## READING PASSAGE
+ + + + + + +

# Too much light? 55g low tech w/ 2x54w T5HO



## dundee (Jan 18, 2011)

Hi everyone, this is my first post here, but I've been lurking for a while. I've been keeping fish off and on for 20+ years, but recently decided to get more into planted aquariums. I bought Diana's book and have read most of it.

OK, on to the question. I ordered an All Glass triple tube T8 strip light for my 55 gallon el natural project. The problem was that it was on back order. So yesterday, I changed my order to a Hagen GLO T5 dual strip w/ 2x54w T5HO blubs.

Now, after a bunch more research I realize I should have just ordered the version with a single 54w T5HO. I would like to get your input on this. Should I just stay with the 2x54w and have a bunch of floating plants, shorter photo period etc? Will I have major algae problems no matter what?


----------



## Michael (Jul 20, 2010)

One T5HO is all you need on a 55 gallon. If you go with the two tube fixture, floating plants will help. You can also raise the fixture above the top of the tank; 4" to 6" should put you back in the medium range.


----------



## dundee (Jan 18, 2011)

Thanks for the quick reply Michael. I've thought about raising it up and going with a bunch of floating plants. It would be pretty cool too.

Also, I might be able to just run one tube in this fixture or overdrive a couple T5NOs for reduced lighting. As soon as I get the thing I'm going to open it up and look at the ballast to see if it's safe to run a single tube.

What about running a one of those actinic bulbs with a 6700k. Will that effectively reduce the usable light?

Maybe I should have posted this in the Lighting section... LOL


----------



## Michael (Jul 20, 2010)

dundee said:


> What about running a one of those actinic bulbs with a 6700k. Will that effectively reduce the usable light?


Yes, it probably would, but it is hard to know how much. Yet another question for the PAR meter!

Glad to help,
Michael


----------



## JeffyFunk (Apr 6, 2006)

I think 2x54w T5HO bulbs will be fine. I have a 75 gallon tank that has similar dimensions to a 55 gallon tank (it's 18'' deep vs 12'' deep and, most importantly, also 22'' tall) and I use 2x54w T5HO bulbs. My lighting fixture is raised ~6'' above the water level, though, because I have my TEK light fixture suspended. This tank does not get any outside light. The most important aspect of your tank, IMHO, is the depth; Because 55 gallon tanks are taller than normal tanks (22''), you're going to need more light to effectively penetrate to the bottom of the tank. (I always struggled growing plants in that tank until I updated the lighting from T8 to T5HO.)

+ + + + + + +

## EXCERPTED DATA
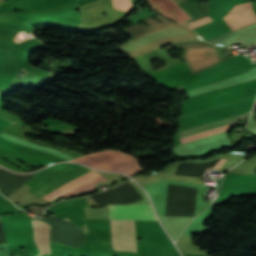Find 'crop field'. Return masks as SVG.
Masks as SVG:
<instances>
[{"label":"crop field","mask_w":256,"mask_h":256,"mask_svg":"<svg viewBox=\"0 0 256 256\" xmlns=\"http://www.w3.org/2000/svg\"><path fill=\"white\" fill-rule=\"evenodd\" d=\"M91 171L92 170L82 166V167H80V168H78V169H76V170H74V171H72V172H70V173H68V174H66V175H64V176H62V177L52 181V182H50L49 184H47V185H45V186H43V187L33 191V192L43 197V196H45V195H47V194H49V193L59 189L60 187H62L64 185H66V184L76 180L77 178H79V177H81V176H83V175H85V174H87V173H89ZM97 176H99V175L96 174L93 171V172H91V173H89V174H87V175L77 179L76 181H74V182H72V183H70V184L60 188L59 190H57V191H55V192L45 196L44 198H46L47 200L51 201V200L55 199L56 197L60 196L61 194L65 193V192H67V191H69V190H71V189H73V188H75V187H77V186H79V185H81V184H83V183H85V182H87V181L97 177ZM100 181H108V180H106L103 177L99 176V177H97V178H95V179H93V180H91V181H89V182H87V183H85V184H83V185H81V186H79V187H77V188H75V189H73V190L63 194V196L79 194V193H82V192L94 189L95 185H94L93 182H100Z\"/></svg>","instance_id":"crop-field-1"},{"label":"crop field","mask_w":256,"mask_h":256,"mask_svg":"<svg viewBox=\"0 0 256 256\" xmlns=\"http://www.w3.org/2000/svg\"><path fill=\"white\" fill-rule=\"evenodd\" d=\"M133 159V157H130L120 151L103 150L72 161L85 163L89 166L104 170L117 171L121 173L124 171L131 176L140 172H145L134 163Z\"/></svg>","instance_id":"crop-field-2"},{"label":"crop field","mask_w":256,"mask_h":256,"mask_svg":"<svg viewBox=\"0 0 256 256\" xmlns=\"http://www.w3.org/2000/svg\"><path fill=\"white\" fill-rule=\"evenodd\" d=\"M114 249L136 251L134 220H112Z\"/></svg>","instance_id":"crop-field-3"},{"label":"crop field","mask_w":256,"mask_h":256,"mask_svg":"<svg viewBox=\"0 0 256 256\" xmlns=\"http://www.w3.org/2000/svg\"><path fill=\"white\" fill-rule=\"evenodd\" d=\"M110 219H156L150 205L110 206Z\"/></svg>","instance_id":"crop-field-4"},{"label":"crop field","mask_w":256,"mask_h":256,"mask_svg":"<svg viewBox=\"0 0 256 256\" xmlns=\"http://www.w3.org/2000/svg\"><path fill=\"white\" fill-rule=\"evenodd\" d=\"M241 116H243V115L236 116V117L229 118V119H225V120L218 121V122H214V123H211V124L203 125V126H200V127L192 128V129H189V130L181 131L180 132V138L185 137V136H189V135L201 132V131H205V130H208V129H211V128H214V127H217V126H221V125H224V124H227V123L235 122ZM233 124L234 123L227 124V125H224V126H221V127H217V128L205 131V132H201V133L189 136V137L182 138L181 139V144L185 143V142L195 140V139H198V138H202V137H205V136H208V135H212V134H215V133H218V132H221V131L228 130L232 127Z\"/></svg>","instance_id":"crop-field-5"},{"label":"crop field","mask_w":256,"mask_h":256,"mask_svg":"<svg viewBox=\"0 0 256 256\" xmlns=\"http://www.w3.org/2000/svg\"><path fill=\"white\" fill-rule=\"evenodd\" d=\"M1 137H4L6 139H9L11 141H14L16 143H19L21 145H24V146H27V147H31V148H35V149H38V150H41V151H44V152H48V153H51V154H54V155H57L59 157H62L66 160H70V159H74L73 157L63 153V152H60L54 148H50V147H46V146H42V145H38V144H35V143H32V142H29V141H26V140H23V139H20V138H17V137H13V136H9L5 133H1L0 134Z\"/></svg>","instance_id":"crop-field-6"},{"label":"crop field","mask_w":256,"mask_h":256,"mask_svg":"<svg viewBox=\"0 0 256 256\" xmlns=\"http://www.w3.org/2000/svg\"><path fill=\"white\" fill-rule=\"evenodd\" d=\"M113 6L116 9L127 11L131 6L130 0H112Z\"/></svg>","instance_id":"crop-field-7"},{"label":"crop field","mask_w":256,"mask_h":256,"mask_svg":"<svg viewBox=\"0 0 256 256\" xmlns=\"http://www.w3.org/2000/svg\"><path fill=\"white\" fill-rule=\"evenodd\" d=\"M210 21H212V19L207 17V18H204V19H201V20L189 23V26L191 27V29H193L195 27H198V26L203 25V24H205L207 22H210Z\"/></svg>","instance_id":"crop-field-8"},{"label":"crop field","mask_w":256,"mask_h":256,"mask_svg":"<svg viewBox=\"0 0 256 256\" xmlns=\"http://www.w3.org/2000/svg\"><path fill=\"white\" fill-rule=\"evenodd\" d=\"M223 162H224V160L222 161V163H221V165H220V167H219V170H220V168H221V166H222Z\"/></svg>","instance_id":"crop-field-9"},{"label":"crop field","mask_w":256,"mask_h":256,"mask_svg":"<svg viewBox=\"0 0 256 256\" xmlns=\"http://www.w3.org/2000/svg\"><path fill=\"white\" fill-rule=\"evenodd\" d=\"M1 168V167H0Z\"/></svg>","instance_id":"crop-field-10"}]
</instances>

+ + + + + + +

Answer these from the aquarium lighting thread:
(a) What light did dundee change the order to after the first one was on back order?
(b) How far above the top of the tank does Michael suggest raising the fixture?
(c) How tall does JeffyFunk say 55 gallon tanks are?
The records were drawn from a different source than the aquarium lighting thread.

## FINISHED TASK
(a) A Hagen GLO T5 dual strip with 2x54w T5HO bulbs.
(b) 4" to 6".
(c) 22''.